DAYTON, Ohio — The French and the Americans are working together again on a D-Day project — this time to give museum visitors the opportunity to travel back in time and experience the milestone World War II invasion 75 years later.

From the viewpoints of a paratrooper snagged on a church steeple or a soldier firing a bazooka at a German tank, visitors at Ohio’s National Museum of the U.S. Air Force can soon be transported to Normandy, where the June 6, 1944, attack happened.

Using tablets called HistoPads, museumgoers will be able to move a slider to contrast current views of historic sites with re-creations of them in the past. They can tap on icons to see animation, as well as video footage, photos and maps from 1944.

The new way of learning about D-Day is set to launch Monday as part of the museum's D-Day commemorations, which will also include paratroopers dropping from a vintage C-53D dubbed "D-Day Doll," exhibits and movies.

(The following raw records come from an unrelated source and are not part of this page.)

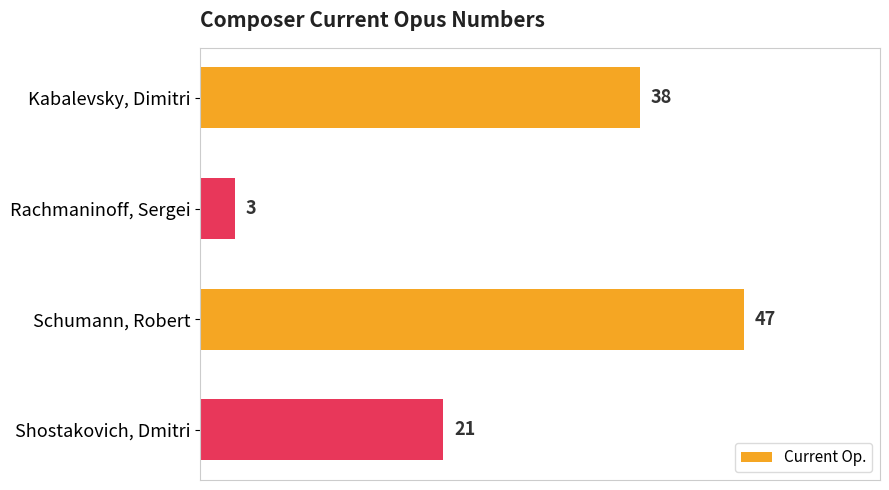

Are the bars grouped side by side (vs. stacked)?

No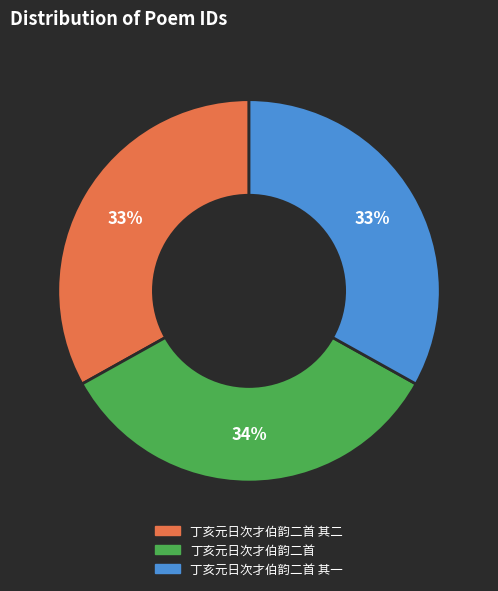

How many segments does this pie chart have?

3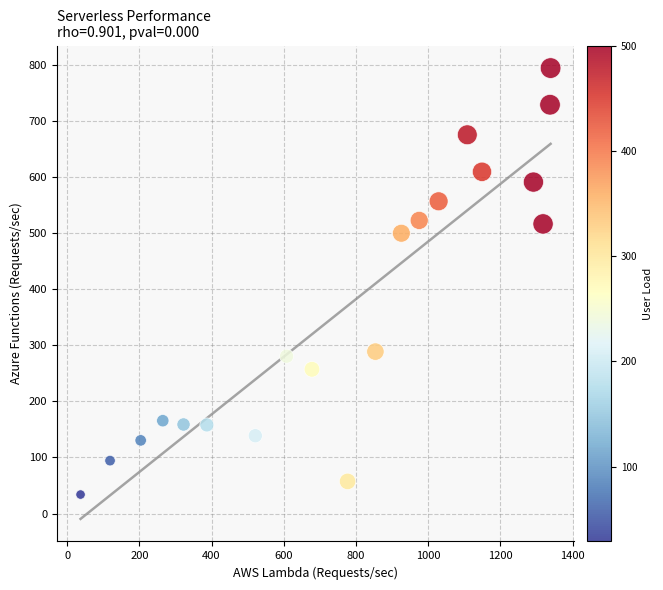

What is the range of X values (max minus min)?

1301.8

Codenamed Operation Overlord, D-Day saw some 156,000 U.S., British and Canadian forces landing on five beaches along a 50 mile (80 kilometer) stretch of France's coast, supported by thousands of ships, landing vessels, planes and gliders, and with inland help from French resistance fighters.

The Ohio museum, near Dayton, will be the first in the U.S. to use the HistoPad, although there are talks of expanding around the country, according to Histovery, the French company that developed it.

The tablets are among new technology increasingly in use at museums and historic sites that offer virtual and augmented reality to help learning and understanding, such as in the "Heroes and Legends" exhibit at the Kennedy Space Center in Florida.

The D-Day exhibit was a natural place to start the U.S. rollout, also the first site outside of France, said company spokesman Bruno de Sa Moreira.

"It's a very exciting adventure," he said by telephone from Normandy. "We are basically telling our joint history, when the American soldiers fought for the liberty of France. We have a common past and a common duty to remember."

HistoPads, introduced five years ago at a medieval castle, are used in 15 monuments and museums in France by more than 1 million visitors per year. Among the historic sites where they are available are the Popes' Palace in Avignon and the Royal Fortress of Chinon .

The Air Force museum has extensive collections of the troop carriers, fighter planes, gliders, and even German planes and weapons of the time.

A U.S. paratrooper display shows him loaded for combat with a ready-to-assemble rifle, field radio, gas mask, grenades, anti-tank mine and backup parachute, all weighing some 150 pounds for the perilous drop behind German lines in the darkness hours before the invasion.

The HistoPad will provide a paratrooper's-eye view of the drop.

"It makes it very real," Duford said. "It's a device that allows us to connect our visitors with that moment in time and in doing so, it makes the artifacts from that time and that place even more powerful."

Chuck Edmonson, the museum's marketing director, gave a couple visitors a demonstration of the HistoPad on a recent morning.

"Oh, my, that's what you'd see," said Deane Sager, 67, of Louisville, Kentucky, who was a Navy reservist during the Vietnam era.

The Air Force museum is also planning more D-Day events June 6, complementing several days of commemorations in France.

Cathy Sager, who recounted having her "breath just taken away" by a visit to Normandy years ago, was also impressed by the HistoPad. They plan to return to Dayton, about 150 miles (240 kilometers) from their home, after the full exhibit is open.

“The technology we have today is being used to take us back to that time,” said Deane Sager.